[GIVEN RECORDS Boundary: Start]

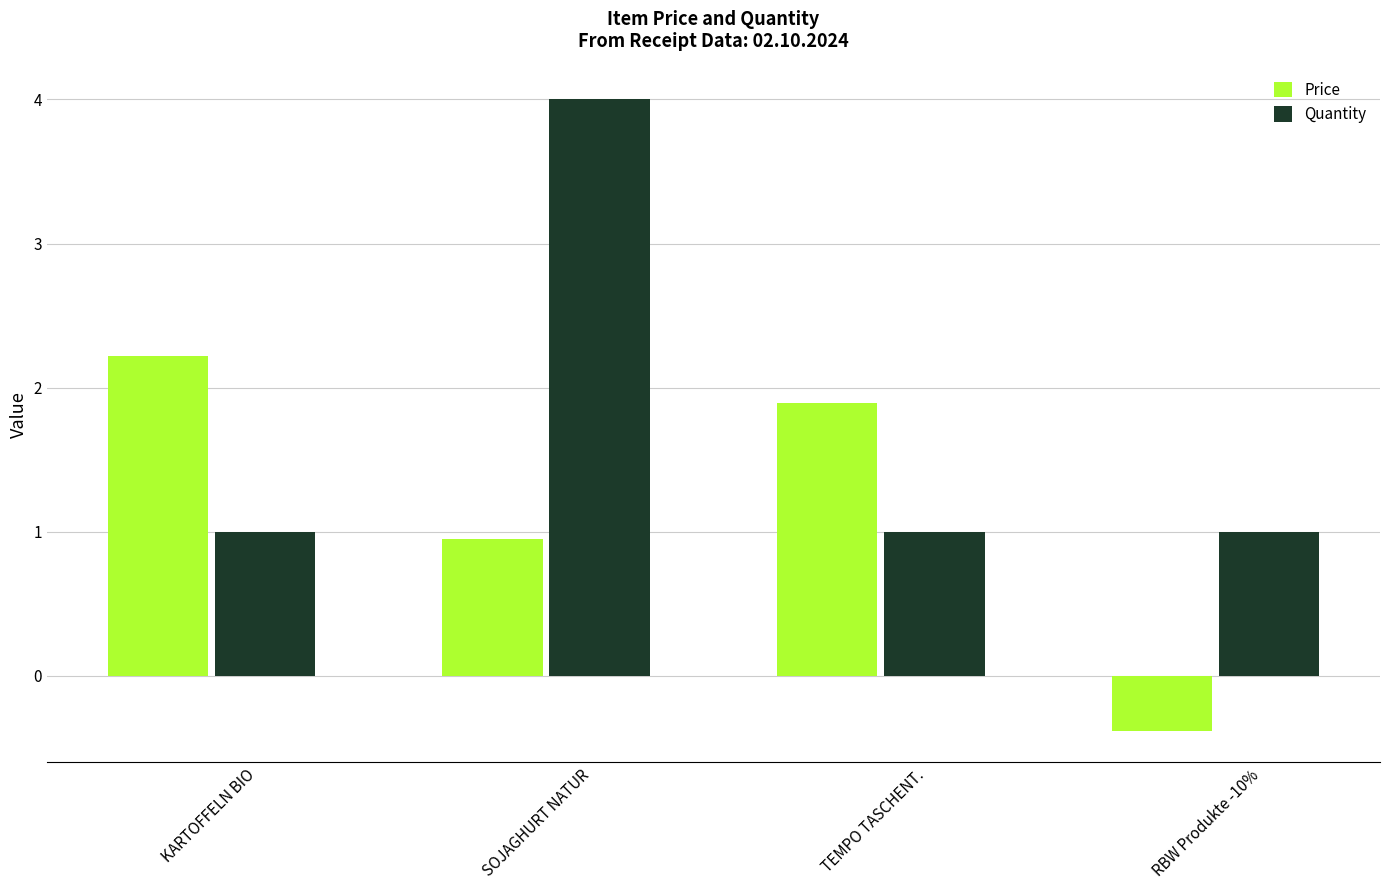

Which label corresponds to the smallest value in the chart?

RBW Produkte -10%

[GIVEN RECORDS Boundary: End]
[GIVEN RECORDS Boundary: Start]

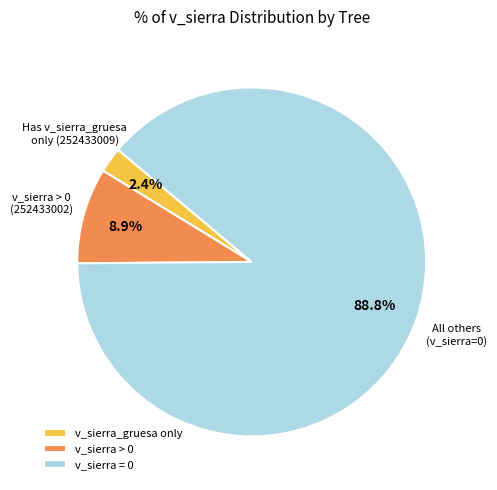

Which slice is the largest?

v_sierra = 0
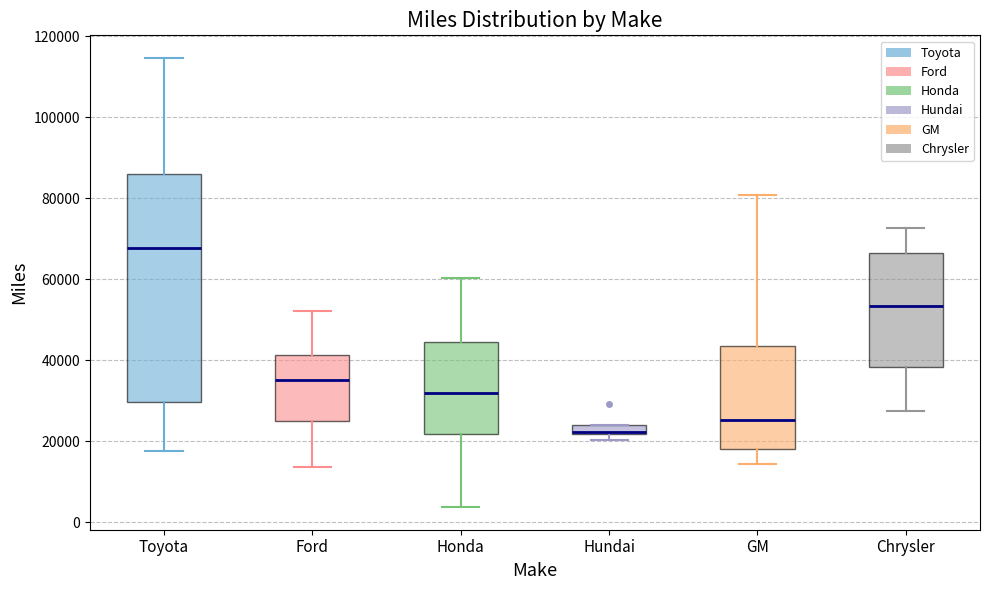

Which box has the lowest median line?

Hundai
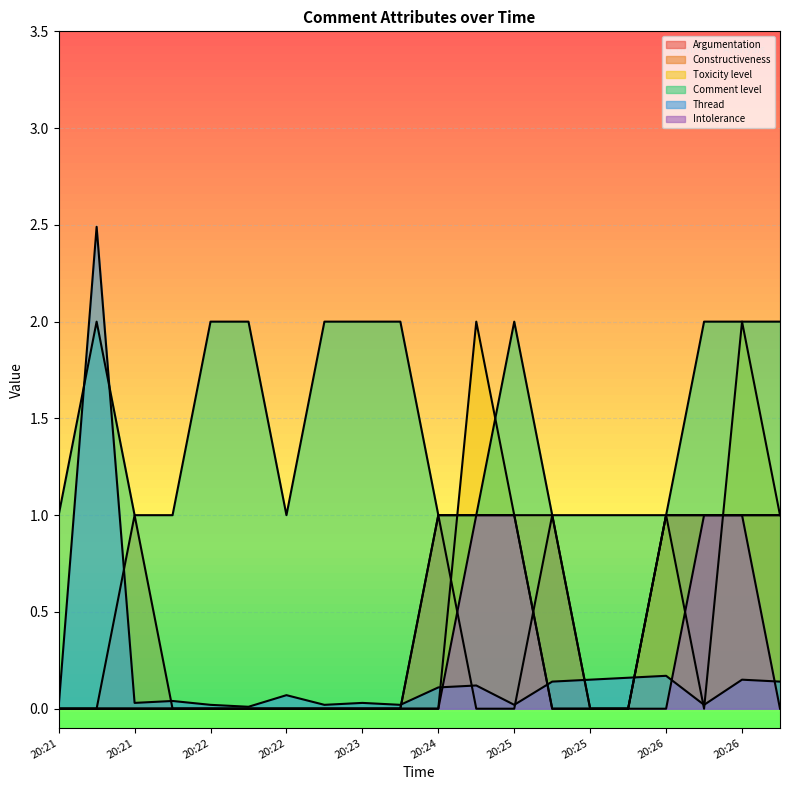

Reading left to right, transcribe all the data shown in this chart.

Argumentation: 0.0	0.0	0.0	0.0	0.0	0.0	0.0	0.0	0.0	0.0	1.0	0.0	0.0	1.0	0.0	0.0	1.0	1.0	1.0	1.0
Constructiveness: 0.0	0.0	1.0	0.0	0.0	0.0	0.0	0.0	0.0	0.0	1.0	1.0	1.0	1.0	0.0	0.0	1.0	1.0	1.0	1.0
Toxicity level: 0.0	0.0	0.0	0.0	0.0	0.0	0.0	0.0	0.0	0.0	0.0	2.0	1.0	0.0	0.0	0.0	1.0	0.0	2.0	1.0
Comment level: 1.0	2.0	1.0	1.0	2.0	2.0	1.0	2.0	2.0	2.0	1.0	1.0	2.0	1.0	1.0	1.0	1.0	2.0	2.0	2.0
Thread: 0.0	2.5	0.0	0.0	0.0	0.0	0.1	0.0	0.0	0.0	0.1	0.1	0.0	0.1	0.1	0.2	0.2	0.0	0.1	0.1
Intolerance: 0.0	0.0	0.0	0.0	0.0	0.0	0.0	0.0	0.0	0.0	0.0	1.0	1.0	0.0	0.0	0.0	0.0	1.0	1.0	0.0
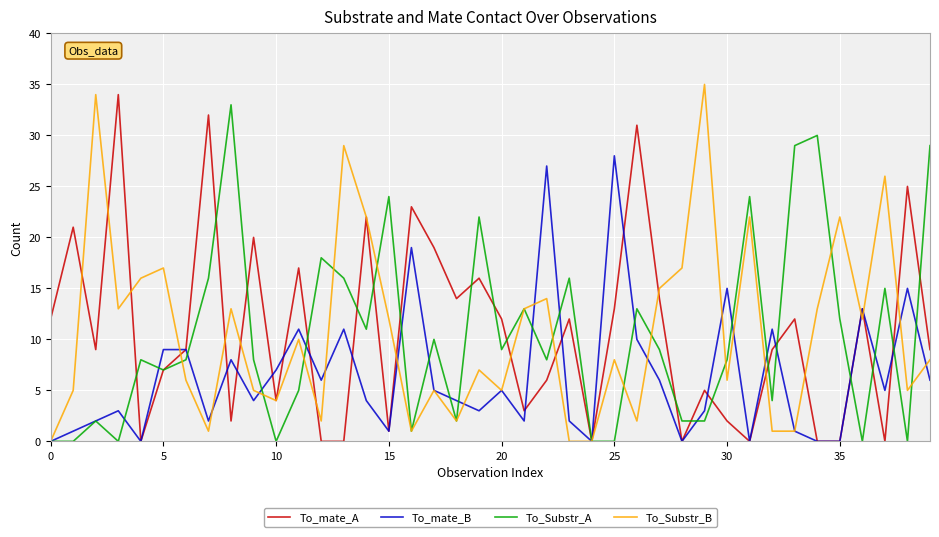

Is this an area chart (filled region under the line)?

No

[GIVEN RECORDS Boundary: End]

AIM OF THE TASK
Lay out the records from the line containing "Which slice is the largest?" through the line containing "Reading left to" as a JSON list of strings, one string for each line and no strings for blank lines. Omit the pictures.

EXERCISE OUTPUT
[
  "Which slice is the largest?",
  "v_sierra = 0",
  "Which box has the lowest median line?",
  "Hundai",
  "Reading left to right, transcribe all the data shown in this chart."
]